I

Un matin de juin, en ouvrant la fenêtre, je reçus au visage un souffle d'air frais. Il avait fait pendant la nuit un violent orage. Le ciel paraissait comme neuf, d'un bleu tendre, lavé par l'averse jusque dans ses plus petits coins. Les toits, les arbres dont j'apercevais les hautes branches entre les cheminées, étaient encore trempés de pluie, et ce bout d'horizon riait sous le soleil jaune. Il montait des jardins voisins une bonne odeur de terre mouillée.

—Allons, Ninette, criai-je gaiement, mets ton chapeau, ma fille…
Nous partons pour la campagne.

Elle battit des mains. Elle eut terminé sa toilette en dix minutes, ce qui est très-méritoire pour une coquette de vingt ans.
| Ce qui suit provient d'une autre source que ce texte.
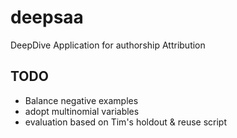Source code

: deepsaa
=======

DeepDive Application for authorship Attribution

TODO
----

- Balance negative examples
- adopt multinomial variables
- evaluation based on Tim's holdout & reuse script
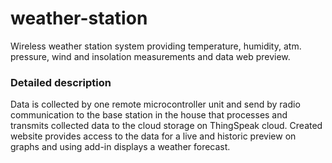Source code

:# weather-station
Wireless weather station system providing temperature, humidity, atm. pressure, wind and insolation measurements and data web preview.

### Detailed description
Data is collected by one remote microcontroller unit and send by radio communication to the base station in the house that processes and transmits collected data to the cloud storage on ThingSpeak cloud. Created website provides access to the data for a live and historic preview on graphs and using add-in displays a weather forecast.
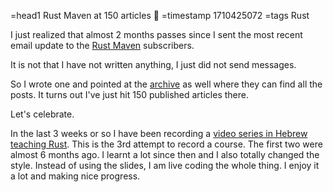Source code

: =head1 Rust Maven at 150 articles 🦀
=timestamp 1710425072
=tags Rust



I just realized that almost 2 months passes since I sent the most recent email update to the [Rust Maven](https://rust.code-maven.com/) subscribers.

It is not that I have not written anything, I just did not send messages.

So I wrote one and pointed at the [archive](https://rust.code-maven.com/archive) as well where they can find all the posts. It turns out I've just hit 150 published articles there.

Let's celebrate.



In the last 3 weeks or so I have been recording a [video series in Hebrew teaching Rust](https://he.code-maven.com/rust). This is the 3rd attempt to record a course. The first two were almost 6 months ago.
I learnt a lot since then and I also totally changed the style. Instead of using the slides, I am live coding the whole thing. I enjoy it a lot and making nice progress.

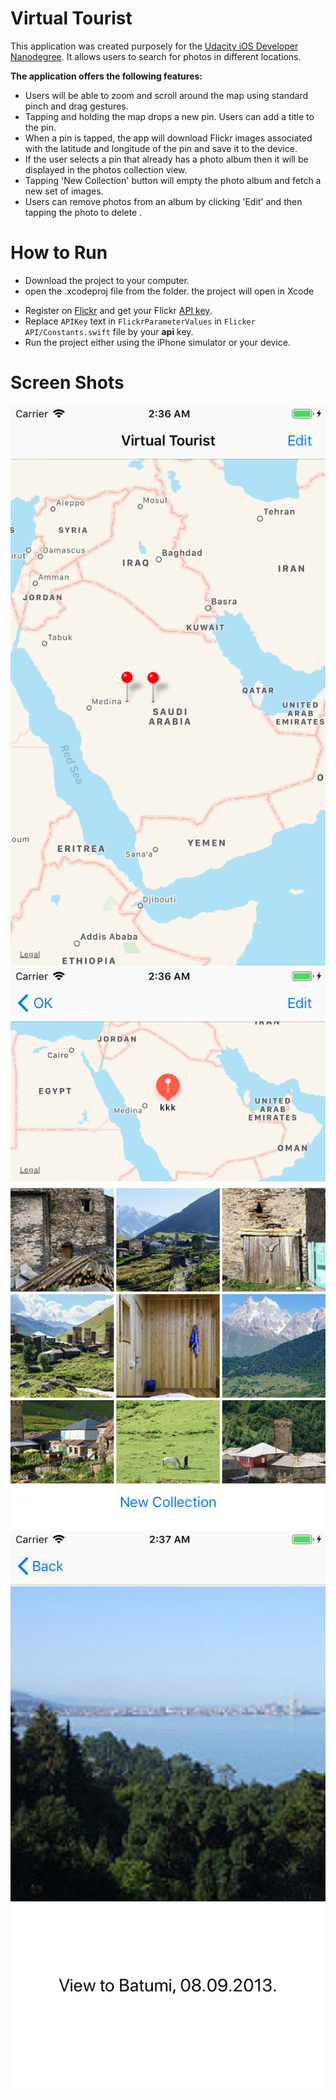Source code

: # Virtual Tourist

This application was created purposely for the [Udacity iOS Developer Nanodegree](https://www.udacity.com). It allows users to search for photos in different locations.

**The application offers the following features:**
* Users will be able to zoom and scroll around the map using standard pinch and drag gestures. 
* Tapping and holding the map drops a new pin. Users can add a title to the pin.
* When a pin is tapped, the app will download Flickr images associated with the latitude and longitude of the pin and save it to the device.
* If the user selects a pin that already has a photo album then it will be displayed in the photos collection view.
* Tapping 'New Collection' button will empty the photo album and fetch a new set of images.
* Users can remove photos from an album by clicking 'Edit' and then tapping the photo to delete .

# How to Run
- Download the project to your computer.
- open the .xcodeproj file from the folder. the project will open in Xcode
* Register on [Flickr](https://www.flickr.com) and get your Flickr [API key](https://www.flickr.com/services/apps/create/).
* Replace `APIKey` text in `FlickrParameterValues` in `Flicker API/Constants.swift` file by your **api** key.
* Run the project either using the iPhone simulator or your device.

# Screen Shots
![map](screenshots/map.png)
![photos](screenshots/photos.png)
![details](screenshots/details.png)
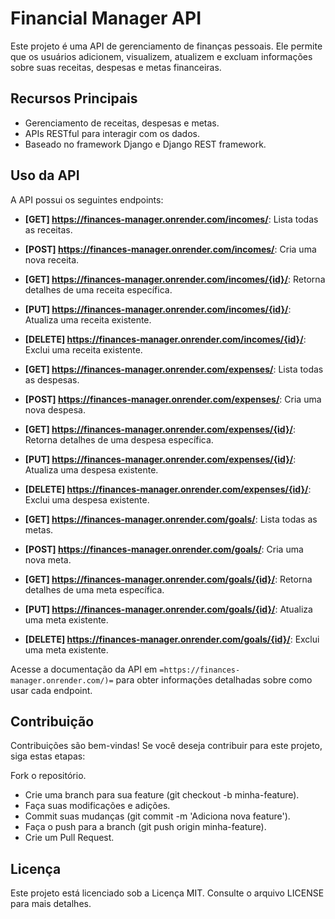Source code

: # Financial Manager API

Este projeto é uma API de gerenciamento de finanças pessoais. Ele permite que os usuários adicionem, visualizem, atualizem e excluam informações sobre suas receitas, despesas e metas financeiras.

## Recursos Principais

- Gerenciamento de receitas, despesas e metas.
- APIs RESTful para interagir com os dados.
- Baseado no framework Django e Django REST framework.

## Uso da API

A API possui os seguintes endpoints:

- **[GET] https://finances-manager.onrender.com/incomes/**: Lista todas as receitas.
- **[POST] https://finances-manager.onrender.com/incomes/**: Cria uma nova receita.
- **[GET] https://finances-manager.onrender.com/incomes/{id}/**: Retorna detalhes de uma receita específica.
- **[PUT] https://finances-manager.onrender.com/incomes/{id}/**: Atualiza uma receita existente.
- **[DELETE] https://finances-manager.onrender.com/incomes/{id}/**: Exclui uma receita existente.

- **[GET] https://finances-manager.onrender.com/expenses/**: Lista todas as despesas.
- **[POST] https://finances-manager.onrender.com/expenses/**: Cria uma nova despesa.
- **[GET] https://finances-manager.onrender.com/expenses/{id}/**: Retorna detalhes de uma despesa específica.
- **[PUT] https://finances-manager.onrender.com/expenses/{id}/**: Atualiza uma despesa existente.
- **[DELETE] https://finances-manager.onrender.com/expenses/{id}/**: Exclui uma despesa existente.

- **[GET] https://finances-manager.onrender.com/goals/**: Lista todas as metas.
- **[POST] https://finances-manager.onrender.com/goals/**: Cria uma nova meta.
- **[GET] https://finances-manager.onrender.com/goals/{id}/**: Retorna detalhes de uma meta específica.
- **[PUT] https://finances-manager.onrender.com/goals/{id}/**: Atualiza uma meta existente.
- **[DELETE] https://finances-manager.onrender.com/goals/{id}/**: Exclui uma meta existente.

Acesse a documentação da API em `=https://finances-manager.onrender.com/)=` para obter informações detalhadas sobre como usar cada endpoint.

## Contribuição
Contribuições são bem-vindas! Se você deseja contribuir para este projeto, siga estas etapas:

Fork o repositório.
 - Crie uma branch para sua feature (git checkout -b minha-feature).
 - Faça suas modificações e adições.
 - Commit suas mudanças (git commit -m 'Adiciona nova feature').
 - Faça o push para a branch (git push origin minha-feature).
 - Crie um Pull Request.

## Licença
Este projeto está licenciado sob a Licença MIT. Consulte o arquivo LICENSE para mais detalhes.

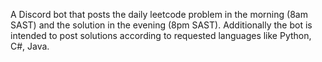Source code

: A Discord bot that posts the daily leetcode problem in the morning (8am SAST) and the solution in the evening (8pm SAST).
Additionally the bot is intended to post solutions according to requested languages like Python, C#, Java.

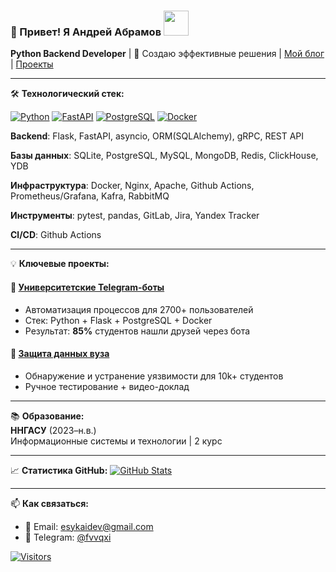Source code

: ### 👋 Привет! Я Андрей Абрамов <img src="https://github.com/images/mona-whisper.gif" width="40">

**Python Backend Developer** | 🚀 Создаю эффективные решения | [Мой блог](http://akeidev.ru/) | [Проекты](https://github.com/yourusername)

---

🛠 **Технологический стек:**

[![Python](https://img.shields.io/badge/Python-3.10%2B-blue?logo=python)](https://python.org)
[![FastAPI](https://img.shields.io/badge/FastAPI-0.95%2B-009688?logo=fastapi)](https://fastapi.tiangolo.com)
[![PostgreSQL](https://img.shields.io/badge/PostgreSQL-15%2B-336791?logo=postgresql)](https://postgresql.org)
[![Docker](https://img.shields.io/badge/Docker-24.0%2B-2496ED?logo=docker)](https://docker.com)

**Backend**: Flask, FastAPI, asyncio, ORM(SQLAlchemy), gRPC, REST API

**Базы данных**: SQLite, PostgreSQL, MySQL, MongoDB, Redis, ClickHouse, YDB

**Инфраструктура**: Docker, Nginx, Apache, Github Actions, Prometheus/Grafana, Kafra, RabbitMQ

**Инструменты**: pytest, pandas, GitLab, Jira, Yandex Tracker

**Cl/CD**: Github Actions

---

💡 **Ключевые проекты:**

#### 🤖 [Университетские Telegram-боты](https://github.com/1)
- Автоматизация процессов для 2700+ пользователей
- Стек: Python + Flask + PostgreSQL + Docker
- Результат: **85%** студентов нашли друзей через бота

#### 🔐 [Защита данных вуза](https://github.com/1)
- Обнаружение и устранение уязвимости для 10k+ студентов
- Ручное тестирование + видео-доклад

---

📚 **Образование:**  
**ННГАСУ** (2023–н.в.)  
Информационные системы и технологии | 2 курс

---

📈 **Статистика GitHub:**
[![GitHub Stats](https://github-readme-stats.vercel.app/api?username=esykai&show_icons=true&theme=radical)](https://github.com/esykai)

---

📫 **Как связаться:**
- 💌 Email: esykaidev@gmail.com
- 📱 Telegram: [@fvvqxi](https://t.me/fvvqxi)

[![Visitors](https://komarev.com/ghpvc/?username=esykai&color=blue&label=Посетители+профиля)](https://github.com/esykai)
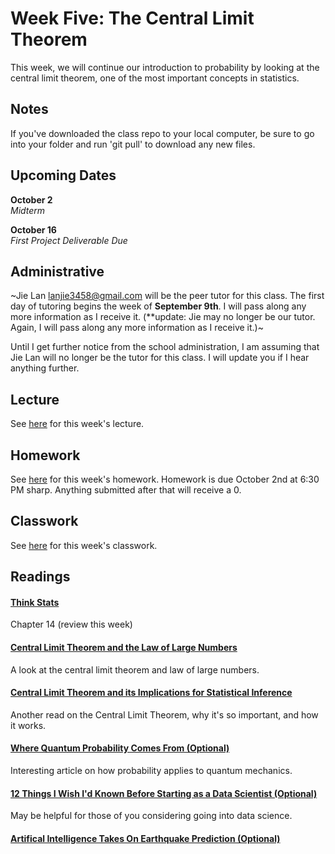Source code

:# Week Five: The Central Limit Theorem

This week, we will continue our introduction to probability by looking at the central limit theorem, one of the most important concepts in statistics.

## Notes

If you've downloaded the class repo to your local computer, be sure to go into your folder and run 'git pull' to download any new files.

## Upcoming Dates  

**October 2**  
*Midterm*

**October 16**  
*First Project Deliverable Due*

## Administrative

~Jie Lan lanjie3458@gmail.com​ will be the peer tutor for this class. The first day of tutoring begins the week of **September 9th**. I will pass along any more information as I receive it. (\**update: Jie may no longer be our tutor. Again, I will pass along any more information as I receive it.)~

Until I get further notice from the school administration, I am assuming that Jie Lan will no longer be the tutor for this class. I will update you if I hear anything further.


## Lecture

See [here](https://github.com/CSC217/fall_2019/blob/master/week05-central_limit_theorem/Week_Five_Central_Limit_Theorem.pdf) for this week's lecture.

## Homework

See [here](https://github.com/CSC217/fall_2019/blob/master/week05-central_limit_theorem/Homework_Five.ipynb) for this week's homework. Homework is due October 2nd at 6:30 PM sharp. Anything submitted after that will receive a 0.

## Classwork

See [here](https://github.com/CSC217/fall_2019/blob/master/week05-central_limit_theorem/Central_Limit_Theorem_Class_Workbook.ipynb) for this week's classwork.

## Readings

#### [Think Stats](http://greenteapress.com/thinkstats2/thinkstats2.pdf)  
Chapter 14 (review this week)

#### [Central Limit Theorem and the Law of Large Numbers](https://ocw.mit.edu/courses/mathematics/18-05-introduction-to-probability-and-statistics-spring-2014/readings/MIT18_05S14_Reading6b.pdf)
A look at the central limit theorem and law of large numbers.

#### [Central Limit Theorem and its Implications for Statistical Inference](https://tutorials.methodsconsultants.com/posts/the-central-limit-theorem-and-its-implications-for-statistical-inference/)
Another read on the Central Limit Theorem, why it's so important, and how it works.

#### [Where Quantum Probability Comes From (Optional)](https://www.quantamagazine.org/where-quantum-probability-comes-from-20190909/)
Interesting article on how probability applies to quantum mechanics.

#### [12 Things I Wish I'd Known Before Starting as a Data Scientist (Optional)](https://medium.com/deliberate-data-science/12-things-i-wish-id-known-before-starting-as-a-data-scientist-45989be6300e)
May be helpful for those of you considering going into data science.

#### [Artifical Intelligence Takes On Earthquake Prediction (Optional)](https://www.quantamagazine.org/artificial-intelligence-takes-on-earthquake-prediction-20190919)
A neuf heures, nous étions dans les bois de Verrières.

II

Quels bois discrets, et que d'amoureux y ont promené leurs amours! Pendant la semaine, les taillis sont déserts, on peut marcher côte à côte, les bras à la taille, les lèvres se cherchant, sans autre danger que d'être vus par les fauvettes des buissons. Les allées s'allongent, hautes et larges, à travers les grandes futaies; le sol est couvert d'un tapis d'herbe fine, sur lequel le soleil, trouant les feuillages, jette des palets d'or. Et il y a des chemins creux, des sentiers étroits, très-sombres, où l'on est obligé de se serrer l'un contre l'autre. Et il y a encore des fourrés impénétrables, où l'on peut se perdre, si les baisers chantent trop haut.

Ninon quittait mon bras, courait comme un jeune chien, heureuse de sentir les herbes frôler ses chevilles. Puis elle revenait et se pendait à mon épaule, lasse, caressante. Toujours le bois s'étendait, mer sans fin aux vagues de verdure. Le silence frissonnant, l'ombre vivante qui tombait des grands arbres nous montaient à la tête, nous grisaient de toute la sève ardente du printemps. On redevient enfant, dans le mystère des taillis.

—Oh! des fraises, des fraises! cria Ninon en sautant un fossé comme une chèvre échappée, et en fouillant les broussailles.